Hotel Chocolat’s new store in Covent Garden shows what can be done by thinking beyond the wrapper.

Think of chocolate selling and how it’s done. Traditionally, it’s been about bars of the sweet stuff being made available in different sized packets and displayed on a counter or, for the more discerning, wrapped in individual, bite-sized pieces with a price to match. What it has not been about is a reach-me-down chic store environment that shows the process by which chocolate is produced, with a view to encouraging engagement and dwell time. Yet that is the reality of the new Roast & Conch store in the Seven Dials area of Covent Garden.  

The idea is that of Hotel Chocolat co-founder and managing director Angus Thirlwell. He says the underlying idea behind what’s been done at this two-floor store is to take shoppers through the process that leads from cocoa pod to a cup of hot chocolate. 

Arriving at the store, the first thing you notice is that there is actually no mention of the words Hotel or Chocolat on the store exterior. In fact, this looks, for all the world, less like a chocolate shop and a great deal more like a cafe. To an extent the impression is confirmed when you pass beneath the awning and wander into the store. 

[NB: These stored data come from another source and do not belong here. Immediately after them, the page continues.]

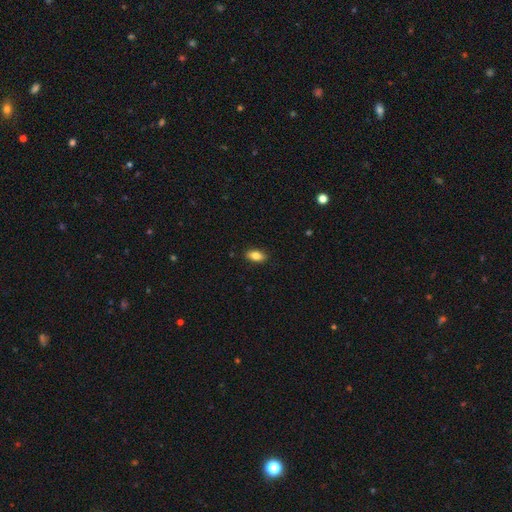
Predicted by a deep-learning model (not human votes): Smooth or featured? smooth (82%)
How rounded? in between (89%)
Merging? none (89%)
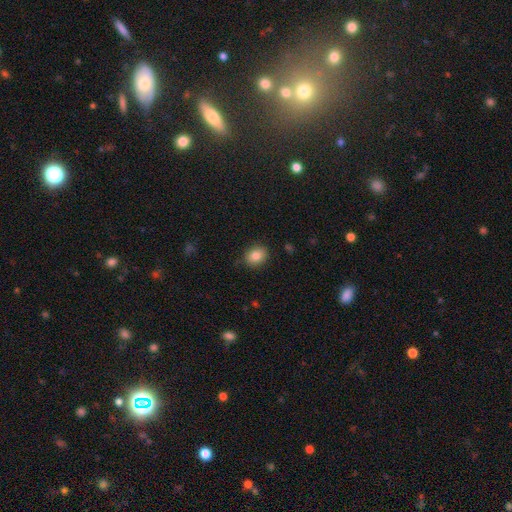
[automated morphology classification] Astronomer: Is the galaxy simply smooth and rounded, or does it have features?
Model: smooth — 83%.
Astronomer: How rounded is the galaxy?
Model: round — 57% (runner-up: in between, 42%).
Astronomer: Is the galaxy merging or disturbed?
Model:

To the left is a complex piece of machinery that has, apparently, something to do with the beans that are taken from a cocoa pod. Head downstairs and the engine room of this process becomes apparent. As well as being a cafe, much of the counter is a quasi-factory – with space set aside for crushing the beans to a paste, heating the resulting mixture and then using the outcome to form the basis of a chocolate drink.

All very informative and when coupled with the constant images of the Hotel Chocolat (yes, it exists and is at the heart of the retailer’s cocoa plantation on St Lucia) with its lush tropical surrounds, then you might be tempted to dig deep. And if you do so, then the rough-hewn ambience of the basement, with its used wood and rusting metal may just persuade you that you’re part of a Caribbean stage set.

A cut above

Heading upstairs you begin to realise that as well as a cocoa factory and a place where you can take the weight off your feet, this is a chocolate and chocolate derivatives shop. However, in place of the usual shiny wrappers and gold or silver foil, the packaging looks almost recycled and for those seeking a gift, there is a distinctly premium feel to the offer. 

And this perhaps is the point of Hotel Chocolat as a brand and Roast & Conch as a store. This may appear to be at the top end of the market – that’s what this kind of rough luxe environment usually indicates, but it is only a notch or two above what many of the other mid-market operators are doing. The clever part about all of this is that this is a retailer that has seduced shoppers by providing them with alternative environments as far as chocolate selling is concerned and carrying them with it into a different part of the market.

Mass premium is one of those dreadful phrases that gains currency owing to its relative utility and in this instance it is quite hard to see another term that might more readily be applied. In essence, Hotel Chocolat succeeds by being more expensive than you might normally consider when buying chocolate, but it is not prohibitively so. The other point is that this format from Hotel Chocolat succeeds by breaking the conventionally accepted norms. 

Rough luxe is something that has been happening in fashion for some years now, but when it comes to the world of food it is only slowly gaining traction. For the moment at least, this is a retailer that is leading the way in terms of how a specific commodity can be offered.